- _Work order_: Every entry is to be returned unchanged, and no picture is to be included.
• • •
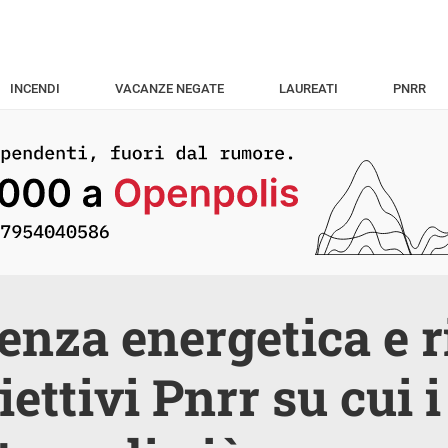
INCENDI
VACANZE NEGATE
LAUREATI
PNRR
ienza energetica e r
iettivi Pnrr su cui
• • •
- _Written response_:
INCENDI
VACANZE NEGATE
LAUREATI
PNRR
ienza energetica e r
iettivi Pnrr su cui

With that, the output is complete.